Carlos Garcia shares why teaching resilience to kids matters. Discover how affirmations shape young minds and create lasting confidence.
Most kids today don't know how to bounce back. They stumble once, and they're done. That's why teaching resilience in kids isn't just feel-good parenting—it's foundational. Without it, they'll fold the moment things get hard.
I just watched copies of the I AM Alphabet Coloring Book arrive, and honestly? Seeing kids already connect with these affirmations hit different. This wasn't some theory I dreamed up. It came from real conversations with young people who needed to hear something true about themselves, not empty hype.
Here's what I noticed: resilience in kids doesn't come from telling them they're special. It comes from giving them tools to talk to themselves when nobody's watching. When a kid learns to say "I am resilient" and actually believes it, something shifts. They start seeing setbacks as temporary, not permanent.
The coloring book works because it meets kids where they are. They're not reading dense self-help books. They're coloring, drawing, and absorbing affirmations without it feeling like a lesson. By the time they finish each page, the message has landed naturally. That's the whole point.

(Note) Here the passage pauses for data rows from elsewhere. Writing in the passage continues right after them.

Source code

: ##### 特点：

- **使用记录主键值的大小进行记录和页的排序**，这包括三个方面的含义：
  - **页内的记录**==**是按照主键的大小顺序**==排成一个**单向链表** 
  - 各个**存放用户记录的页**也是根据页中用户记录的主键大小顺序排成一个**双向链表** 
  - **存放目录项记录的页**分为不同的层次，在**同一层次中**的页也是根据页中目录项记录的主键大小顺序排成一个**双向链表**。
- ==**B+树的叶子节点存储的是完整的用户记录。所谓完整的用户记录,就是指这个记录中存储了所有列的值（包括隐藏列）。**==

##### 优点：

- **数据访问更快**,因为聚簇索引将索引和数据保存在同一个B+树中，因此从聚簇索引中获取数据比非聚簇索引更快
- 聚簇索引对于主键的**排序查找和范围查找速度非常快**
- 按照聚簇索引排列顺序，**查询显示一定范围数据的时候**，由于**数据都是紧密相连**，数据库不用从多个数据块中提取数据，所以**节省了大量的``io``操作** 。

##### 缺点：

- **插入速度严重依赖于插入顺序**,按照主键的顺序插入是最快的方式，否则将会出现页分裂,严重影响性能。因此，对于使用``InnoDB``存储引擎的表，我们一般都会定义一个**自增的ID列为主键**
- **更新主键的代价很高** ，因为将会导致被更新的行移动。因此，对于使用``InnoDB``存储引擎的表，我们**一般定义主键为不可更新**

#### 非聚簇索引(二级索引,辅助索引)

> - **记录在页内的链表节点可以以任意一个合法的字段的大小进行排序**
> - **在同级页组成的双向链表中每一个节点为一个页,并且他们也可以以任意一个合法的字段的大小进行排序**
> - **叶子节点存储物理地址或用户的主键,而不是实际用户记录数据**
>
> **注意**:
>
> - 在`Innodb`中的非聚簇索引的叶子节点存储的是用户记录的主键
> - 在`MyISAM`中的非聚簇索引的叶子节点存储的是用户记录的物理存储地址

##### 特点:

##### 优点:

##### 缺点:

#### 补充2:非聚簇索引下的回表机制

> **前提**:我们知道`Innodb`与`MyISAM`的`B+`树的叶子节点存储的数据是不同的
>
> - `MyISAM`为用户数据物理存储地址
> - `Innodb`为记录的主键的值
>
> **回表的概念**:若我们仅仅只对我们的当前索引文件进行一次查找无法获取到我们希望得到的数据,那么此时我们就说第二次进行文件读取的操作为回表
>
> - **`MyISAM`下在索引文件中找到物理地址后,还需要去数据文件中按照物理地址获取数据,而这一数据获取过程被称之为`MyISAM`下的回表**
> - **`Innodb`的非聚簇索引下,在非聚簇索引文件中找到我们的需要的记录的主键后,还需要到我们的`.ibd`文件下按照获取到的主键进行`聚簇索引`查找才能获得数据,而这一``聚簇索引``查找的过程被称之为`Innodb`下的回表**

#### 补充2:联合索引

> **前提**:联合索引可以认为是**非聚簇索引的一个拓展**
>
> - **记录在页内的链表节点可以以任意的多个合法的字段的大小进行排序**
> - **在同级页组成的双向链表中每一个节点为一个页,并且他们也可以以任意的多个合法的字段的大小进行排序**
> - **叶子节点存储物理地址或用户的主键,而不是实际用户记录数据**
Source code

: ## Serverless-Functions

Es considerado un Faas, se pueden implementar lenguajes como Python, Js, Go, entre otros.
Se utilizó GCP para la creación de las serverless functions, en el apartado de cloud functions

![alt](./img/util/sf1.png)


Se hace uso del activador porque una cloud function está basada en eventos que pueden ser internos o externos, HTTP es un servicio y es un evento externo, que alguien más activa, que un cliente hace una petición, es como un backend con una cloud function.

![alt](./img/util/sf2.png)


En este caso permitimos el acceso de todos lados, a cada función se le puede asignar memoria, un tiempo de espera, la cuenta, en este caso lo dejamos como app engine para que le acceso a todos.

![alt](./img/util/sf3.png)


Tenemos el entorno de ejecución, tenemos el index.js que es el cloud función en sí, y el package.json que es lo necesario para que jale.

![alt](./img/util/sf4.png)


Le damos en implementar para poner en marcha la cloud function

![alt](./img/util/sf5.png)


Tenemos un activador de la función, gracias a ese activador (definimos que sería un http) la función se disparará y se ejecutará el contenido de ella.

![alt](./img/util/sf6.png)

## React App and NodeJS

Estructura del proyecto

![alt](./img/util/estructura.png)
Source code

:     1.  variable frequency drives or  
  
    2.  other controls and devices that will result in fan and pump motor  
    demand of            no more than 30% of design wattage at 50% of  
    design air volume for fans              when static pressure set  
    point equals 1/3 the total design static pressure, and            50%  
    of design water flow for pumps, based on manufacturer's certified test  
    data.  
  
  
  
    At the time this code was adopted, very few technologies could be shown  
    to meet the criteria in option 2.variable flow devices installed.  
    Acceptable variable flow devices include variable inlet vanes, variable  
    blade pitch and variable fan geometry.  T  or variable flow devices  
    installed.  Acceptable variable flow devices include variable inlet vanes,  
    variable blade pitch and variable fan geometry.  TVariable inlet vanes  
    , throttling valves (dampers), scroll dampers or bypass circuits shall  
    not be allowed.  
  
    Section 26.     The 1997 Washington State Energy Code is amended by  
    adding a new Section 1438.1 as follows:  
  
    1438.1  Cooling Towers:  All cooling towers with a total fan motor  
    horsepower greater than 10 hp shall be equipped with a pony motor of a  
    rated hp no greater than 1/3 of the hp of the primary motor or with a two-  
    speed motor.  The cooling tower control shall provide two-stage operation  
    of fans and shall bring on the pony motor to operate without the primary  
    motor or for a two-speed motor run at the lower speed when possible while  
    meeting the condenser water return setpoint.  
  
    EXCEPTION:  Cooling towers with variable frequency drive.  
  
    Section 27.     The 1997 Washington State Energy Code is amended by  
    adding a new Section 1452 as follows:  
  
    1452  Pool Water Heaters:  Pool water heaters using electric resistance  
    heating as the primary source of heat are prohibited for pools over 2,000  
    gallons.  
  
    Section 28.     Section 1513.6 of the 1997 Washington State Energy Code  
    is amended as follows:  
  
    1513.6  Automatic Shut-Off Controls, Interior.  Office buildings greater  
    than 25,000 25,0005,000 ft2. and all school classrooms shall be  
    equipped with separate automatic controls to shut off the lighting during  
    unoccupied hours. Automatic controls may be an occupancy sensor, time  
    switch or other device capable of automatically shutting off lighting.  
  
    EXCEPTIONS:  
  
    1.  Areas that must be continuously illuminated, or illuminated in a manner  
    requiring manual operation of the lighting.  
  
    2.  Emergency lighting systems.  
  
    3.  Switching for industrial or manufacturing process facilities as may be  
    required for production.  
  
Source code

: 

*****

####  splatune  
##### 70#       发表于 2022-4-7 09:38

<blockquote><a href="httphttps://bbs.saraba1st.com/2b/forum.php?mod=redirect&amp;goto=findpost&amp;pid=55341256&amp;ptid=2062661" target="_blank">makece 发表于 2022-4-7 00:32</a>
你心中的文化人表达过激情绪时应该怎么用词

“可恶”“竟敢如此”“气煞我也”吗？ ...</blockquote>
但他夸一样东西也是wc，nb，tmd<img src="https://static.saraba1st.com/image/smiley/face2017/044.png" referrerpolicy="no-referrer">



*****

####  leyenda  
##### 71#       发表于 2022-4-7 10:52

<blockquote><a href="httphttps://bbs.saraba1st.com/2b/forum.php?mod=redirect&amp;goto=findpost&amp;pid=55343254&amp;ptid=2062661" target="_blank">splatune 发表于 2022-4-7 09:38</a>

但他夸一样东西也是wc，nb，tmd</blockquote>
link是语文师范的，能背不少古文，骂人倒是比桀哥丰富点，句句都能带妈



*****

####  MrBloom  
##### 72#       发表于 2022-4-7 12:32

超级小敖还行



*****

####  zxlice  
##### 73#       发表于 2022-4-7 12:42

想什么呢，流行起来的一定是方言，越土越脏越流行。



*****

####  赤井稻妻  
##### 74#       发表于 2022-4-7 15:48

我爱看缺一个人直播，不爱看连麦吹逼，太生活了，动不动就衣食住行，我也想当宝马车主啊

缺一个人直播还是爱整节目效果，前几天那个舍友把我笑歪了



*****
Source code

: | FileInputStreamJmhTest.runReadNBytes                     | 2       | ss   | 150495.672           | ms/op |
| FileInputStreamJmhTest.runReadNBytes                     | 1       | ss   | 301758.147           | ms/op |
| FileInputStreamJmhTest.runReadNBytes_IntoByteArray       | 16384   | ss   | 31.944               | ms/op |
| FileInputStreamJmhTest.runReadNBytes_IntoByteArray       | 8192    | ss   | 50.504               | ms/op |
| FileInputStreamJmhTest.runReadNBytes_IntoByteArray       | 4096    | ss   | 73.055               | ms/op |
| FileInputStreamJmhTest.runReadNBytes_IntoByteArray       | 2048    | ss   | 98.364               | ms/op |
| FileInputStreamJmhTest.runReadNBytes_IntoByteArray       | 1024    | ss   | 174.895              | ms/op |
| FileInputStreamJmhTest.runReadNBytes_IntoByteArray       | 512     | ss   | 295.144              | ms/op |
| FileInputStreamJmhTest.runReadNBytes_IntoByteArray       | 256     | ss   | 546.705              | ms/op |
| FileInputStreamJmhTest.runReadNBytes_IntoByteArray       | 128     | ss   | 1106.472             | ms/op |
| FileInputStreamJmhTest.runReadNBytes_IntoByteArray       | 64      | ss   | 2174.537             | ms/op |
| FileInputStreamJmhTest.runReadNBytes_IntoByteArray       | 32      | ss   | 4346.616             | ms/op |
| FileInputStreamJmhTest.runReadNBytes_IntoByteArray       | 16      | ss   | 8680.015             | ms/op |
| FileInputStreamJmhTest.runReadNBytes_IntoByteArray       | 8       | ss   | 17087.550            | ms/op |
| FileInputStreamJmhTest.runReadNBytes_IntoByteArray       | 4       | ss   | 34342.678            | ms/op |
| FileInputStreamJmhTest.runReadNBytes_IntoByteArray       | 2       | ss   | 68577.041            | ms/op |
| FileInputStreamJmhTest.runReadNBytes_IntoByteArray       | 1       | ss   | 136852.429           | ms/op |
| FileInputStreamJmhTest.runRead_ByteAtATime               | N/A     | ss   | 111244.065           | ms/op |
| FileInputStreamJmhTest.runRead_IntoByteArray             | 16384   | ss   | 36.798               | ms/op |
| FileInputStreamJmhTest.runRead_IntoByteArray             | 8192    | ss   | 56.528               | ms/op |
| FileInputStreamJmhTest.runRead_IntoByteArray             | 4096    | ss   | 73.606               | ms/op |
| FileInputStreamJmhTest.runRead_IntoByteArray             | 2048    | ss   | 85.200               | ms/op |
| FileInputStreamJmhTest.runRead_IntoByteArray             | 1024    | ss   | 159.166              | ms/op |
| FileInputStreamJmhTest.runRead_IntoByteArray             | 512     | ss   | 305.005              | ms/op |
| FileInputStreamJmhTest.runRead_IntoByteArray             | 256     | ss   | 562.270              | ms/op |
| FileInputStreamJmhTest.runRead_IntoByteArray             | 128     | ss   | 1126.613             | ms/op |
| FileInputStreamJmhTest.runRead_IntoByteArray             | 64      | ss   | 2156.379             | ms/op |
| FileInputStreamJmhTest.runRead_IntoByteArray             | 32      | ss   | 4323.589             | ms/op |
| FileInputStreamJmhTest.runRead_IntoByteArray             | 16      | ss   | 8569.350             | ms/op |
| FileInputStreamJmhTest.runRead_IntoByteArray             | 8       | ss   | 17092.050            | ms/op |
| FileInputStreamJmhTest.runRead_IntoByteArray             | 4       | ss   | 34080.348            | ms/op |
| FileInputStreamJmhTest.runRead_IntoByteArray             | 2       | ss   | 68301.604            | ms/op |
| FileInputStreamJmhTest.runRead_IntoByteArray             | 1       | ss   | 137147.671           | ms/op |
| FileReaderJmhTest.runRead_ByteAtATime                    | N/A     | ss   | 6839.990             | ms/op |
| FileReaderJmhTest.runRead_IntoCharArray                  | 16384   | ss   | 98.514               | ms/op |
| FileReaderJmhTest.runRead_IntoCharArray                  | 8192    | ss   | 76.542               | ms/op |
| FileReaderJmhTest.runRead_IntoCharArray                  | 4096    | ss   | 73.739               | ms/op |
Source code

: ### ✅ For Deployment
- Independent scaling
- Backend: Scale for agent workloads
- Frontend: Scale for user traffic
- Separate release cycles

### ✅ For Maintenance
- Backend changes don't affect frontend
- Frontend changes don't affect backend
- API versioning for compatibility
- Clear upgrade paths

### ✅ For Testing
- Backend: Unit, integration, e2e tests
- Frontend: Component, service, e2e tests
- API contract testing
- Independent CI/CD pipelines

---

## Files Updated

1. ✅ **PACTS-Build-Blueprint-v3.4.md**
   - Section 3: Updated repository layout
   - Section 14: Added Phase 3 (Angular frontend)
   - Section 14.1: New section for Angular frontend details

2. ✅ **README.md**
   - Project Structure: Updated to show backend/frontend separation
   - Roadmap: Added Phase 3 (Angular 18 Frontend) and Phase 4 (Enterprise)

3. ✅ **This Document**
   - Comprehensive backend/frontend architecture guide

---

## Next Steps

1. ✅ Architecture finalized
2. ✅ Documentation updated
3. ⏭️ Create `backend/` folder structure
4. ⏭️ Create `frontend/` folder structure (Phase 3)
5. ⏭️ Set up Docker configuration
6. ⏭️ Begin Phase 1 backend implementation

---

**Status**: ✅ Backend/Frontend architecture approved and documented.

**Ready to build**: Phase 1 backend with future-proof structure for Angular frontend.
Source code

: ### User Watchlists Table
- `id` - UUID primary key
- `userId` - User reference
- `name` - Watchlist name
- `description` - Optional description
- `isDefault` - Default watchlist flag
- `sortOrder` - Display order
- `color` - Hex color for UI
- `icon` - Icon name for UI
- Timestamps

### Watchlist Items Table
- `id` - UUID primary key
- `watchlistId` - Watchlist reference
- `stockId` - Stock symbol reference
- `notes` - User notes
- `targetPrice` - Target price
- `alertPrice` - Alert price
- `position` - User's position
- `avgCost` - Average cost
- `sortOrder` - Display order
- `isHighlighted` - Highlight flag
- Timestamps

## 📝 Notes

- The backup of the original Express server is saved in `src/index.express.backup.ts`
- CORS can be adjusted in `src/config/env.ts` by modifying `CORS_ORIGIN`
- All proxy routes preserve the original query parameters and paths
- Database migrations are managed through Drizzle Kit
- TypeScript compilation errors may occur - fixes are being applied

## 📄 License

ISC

What surprised me most was how fast kids gravitated toward that specific affirmation—"I am resilient." They didn't need to be told why. Something in them knew they needed permission to stay in the fight. Parents told me their kids would color the same pages over and over, like they were reinforcing something true about themselves.
This matters because resilience isn't taught in most schools. It's not on standardized tests. But it's the difference between a kid who tries again and one who gives up. It's the difference between someone who sees failure as feedback versus someone who sees it as proof they suck. Success Scholars was built on this exact idea—that young people need real guidance, not motivation theater.
If you're working with kids, whether you're a parent, teacher, or mentor, you already know they're watching and listening. They're absorbing how you handle setbacks. They're learning whether struggle means something's wrong with them or whether struggle is just part of growing. Building resilience in kids starts with showing them it's possible, then giving them language to talk themselves through hard moments.
The book is in people's hands now. Kids are coloring. Affirmations are sticking. Parents are seeing shifts in how their kids talk about challenges. That's not magic—that's intentional work meeting real need.
Here's your action step: If you know a young person in your life, get them this coloring book or start a simple practice—ask them to tell you one thing they're proud they didn't give up on. Listen. Let them hear themselves say it out loud. That's where resilience starts.